Oh Debora L, Wang Katarina, Goldberg Debbie, Schumacher Karen, Yang Juan, Lin Katherine, Gomez Scarlett Lin, Shariff-Marco Salma
Department of Epidemiology and Biostatistics, University of California San Francisco, San Francisco, California.
Greater Bay Area Cancer Registry, University of California San Francisco, San Francisco, California.
Cancer Epidemiol Biomarkers Prev. 2024 Nov 1;33(11):1523-1531. doi: 10.1158/1055-9965.EPI-24-0564.
Cancer rates in rural areas vary by insurance status, socioeconomic status, region, race, and ethnicity.
California Cancer Registry data (2015-2019) were used to investigate the stage of diagnosis by levels of rurality for the five most common cancers. The percentage of residents in rural blocks within census tract aggregation zones was categorized into deciles up to 50%. Multivariable logistic regression was used to estimate associations with rurality, with separate models by cancer site, sex, race, and ethnicity (non-Hispanic White and Hispanic). Covariates included individual-level and zone-level factors.

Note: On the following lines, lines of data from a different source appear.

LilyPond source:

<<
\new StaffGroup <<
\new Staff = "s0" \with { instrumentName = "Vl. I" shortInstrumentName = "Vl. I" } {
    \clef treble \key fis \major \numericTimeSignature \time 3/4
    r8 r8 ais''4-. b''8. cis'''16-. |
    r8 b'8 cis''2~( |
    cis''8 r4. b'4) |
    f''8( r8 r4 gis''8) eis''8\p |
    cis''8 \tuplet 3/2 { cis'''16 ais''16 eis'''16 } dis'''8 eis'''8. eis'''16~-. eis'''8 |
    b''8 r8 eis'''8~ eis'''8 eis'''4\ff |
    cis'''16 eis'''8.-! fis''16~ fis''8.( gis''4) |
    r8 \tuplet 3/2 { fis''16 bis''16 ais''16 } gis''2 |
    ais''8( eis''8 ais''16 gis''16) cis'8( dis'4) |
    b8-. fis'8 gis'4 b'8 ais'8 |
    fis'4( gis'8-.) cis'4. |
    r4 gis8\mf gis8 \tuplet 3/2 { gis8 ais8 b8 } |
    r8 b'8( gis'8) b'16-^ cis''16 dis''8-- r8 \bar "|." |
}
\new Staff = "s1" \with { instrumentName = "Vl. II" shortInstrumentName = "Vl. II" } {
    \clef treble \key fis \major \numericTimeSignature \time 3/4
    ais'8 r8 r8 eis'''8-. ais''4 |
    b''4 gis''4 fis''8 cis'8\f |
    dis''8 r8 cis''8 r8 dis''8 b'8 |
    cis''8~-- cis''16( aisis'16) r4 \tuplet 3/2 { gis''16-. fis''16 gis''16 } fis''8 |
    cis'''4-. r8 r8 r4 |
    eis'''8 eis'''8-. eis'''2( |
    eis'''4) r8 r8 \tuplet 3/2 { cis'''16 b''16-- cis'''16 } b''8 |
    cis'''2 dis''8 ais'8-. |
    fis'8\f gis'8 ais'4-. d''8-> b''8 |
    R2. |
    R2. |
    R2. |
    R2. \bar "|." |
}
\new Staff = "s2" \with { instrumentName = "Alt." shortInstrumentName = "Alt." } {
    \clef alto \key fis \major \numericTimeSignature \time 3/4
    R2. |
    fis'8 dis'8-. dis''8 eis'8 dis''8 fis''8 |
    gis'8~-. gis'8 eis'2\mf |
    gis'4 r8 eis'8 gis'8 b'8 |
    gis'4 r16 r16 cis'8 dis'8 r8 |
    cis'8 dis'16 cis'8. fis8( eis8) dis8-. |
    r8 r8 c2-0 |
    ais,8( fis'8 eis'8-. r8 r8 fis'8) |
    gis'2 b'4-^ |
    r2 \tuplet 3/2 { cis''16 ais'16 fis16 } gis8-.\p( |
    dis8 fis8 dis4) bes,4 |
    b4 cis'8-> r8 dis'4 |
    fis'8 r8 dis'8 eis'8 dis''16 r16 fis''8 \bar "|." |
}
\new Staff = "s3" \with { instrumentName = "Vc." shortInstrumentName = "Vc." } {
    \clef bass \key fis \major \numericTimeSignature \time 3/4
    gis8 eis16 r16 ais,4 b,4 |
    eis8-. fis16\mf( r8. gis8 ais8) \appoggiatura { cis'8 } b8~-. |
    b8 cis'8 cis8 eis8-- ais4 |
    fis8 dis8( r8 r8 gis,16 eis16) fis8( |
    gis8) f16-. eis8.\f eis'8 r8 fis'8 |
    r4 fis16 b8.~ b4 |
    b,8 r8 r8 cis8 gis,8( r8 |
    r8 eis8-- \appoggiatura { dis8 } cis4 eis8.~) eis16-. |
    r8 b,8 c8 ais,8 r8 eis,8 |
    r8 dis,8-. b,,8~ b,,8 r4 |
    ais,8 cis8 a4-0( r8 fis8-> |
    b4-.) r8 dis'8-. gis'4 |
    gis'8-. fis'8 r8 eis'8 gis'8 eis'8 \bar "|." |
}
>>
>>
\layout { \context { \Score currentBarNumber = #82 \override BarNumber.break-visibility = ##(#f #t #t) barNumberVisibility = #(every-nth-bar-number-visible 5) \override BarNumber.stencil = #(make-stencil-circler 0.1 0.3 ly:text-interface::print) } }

The percentage of late-stage cancer diagnosis was 28% for female breast, 27% for male prostate, 77% for male lung, 71% for female lung, 60% for male colorectal, 59% for female colorectal, 7.8% for male melanoma, and 5.9% for female melanoma. Increasing rurality was significantly associated with increased odds of late-stage cancer diagnosis for female breast cancer (Ptrend < 0.001), male lung cancer (Ptrend < 0.001), female lung cancer (Ptrend < 0.001), and male melanoma (Ptrend = 0.01), after adjusting for individual-level and zone-level factors. The strength of associations varied by sex and ethnicity. For males with lung cancer, odds of late-stage diagnosis in areas with >50% rural population was 1.24 (95% confidence interval, 1.06-1.45) for non-Hispanic White patients and 2.14 (95% confidence interval, 0.86-5.31) for Hispanic patients, compared with areas with 0% rural residents.
Increasing rurality was associated with increased odds for late-stage diagnosis for breast cancer, lung cancer, and melanoma, with the strength of associations varying across sex and ethnicity.
Our findings will inform cancer outreach to these rural subpopulations.
农村地区的癌症发病率因保险状况、社会经济地位、地区、种族和族裔而异。
利用加利福尼亚癌症登记处的数据(2015 - 2019年),按农村程度水平调查五种最常见癌症的诊断阶段。人口普查区聚集区内农村街区居民的百分比被分为十分位数,最高为50%。采用多变量逻辑回归来估计与农村程度的关联,针对不同癌症部位、性别、种族和族裔(非西班牙裔白人和西班牙裔)建立单独模型。协变量包括个体层面和区域层面的因素。
女性乳腺癌晚期诊断的百分比为28%,男性前列腺癌为27%,男性肺癌为77%,女性肺癌为71%,男性结直肠癌为60%,女性结直肠癌为59%,男性黑色素瘤为7.8%,女性黑色素瘤为5.9%。在调整个体层面和区域层面因素后,农村程度增加与女性乳腺癌(Ptrend < 0.001)、男性肺癌(Ptrend < 0.001)、女性肺癌(Ptrend < 0.001)和男性黑色素瘤(Ptrend = 0.01)晚期癌症诊断几率增加显著相关。关联强度因性别和族裔而异。对于患有肺癌的男性,与农村居民比例为0%的地区相比,农村人口比例>50%地区的非西班牙裔白人患者晚期诊断几率为1.24(95%置信区间,1.06 - 1.45),西班牙裔患者为2.14(95%置信区间,0.86 - 5.31)。
农村程度增加与乳腺癌、肺癌和黑色素瘤晚期诊断几率增加相关,关联强度因性别和族裔而异。
我们的研究结果将为针对这些农村亚人群的癌症宣传工作提供信息。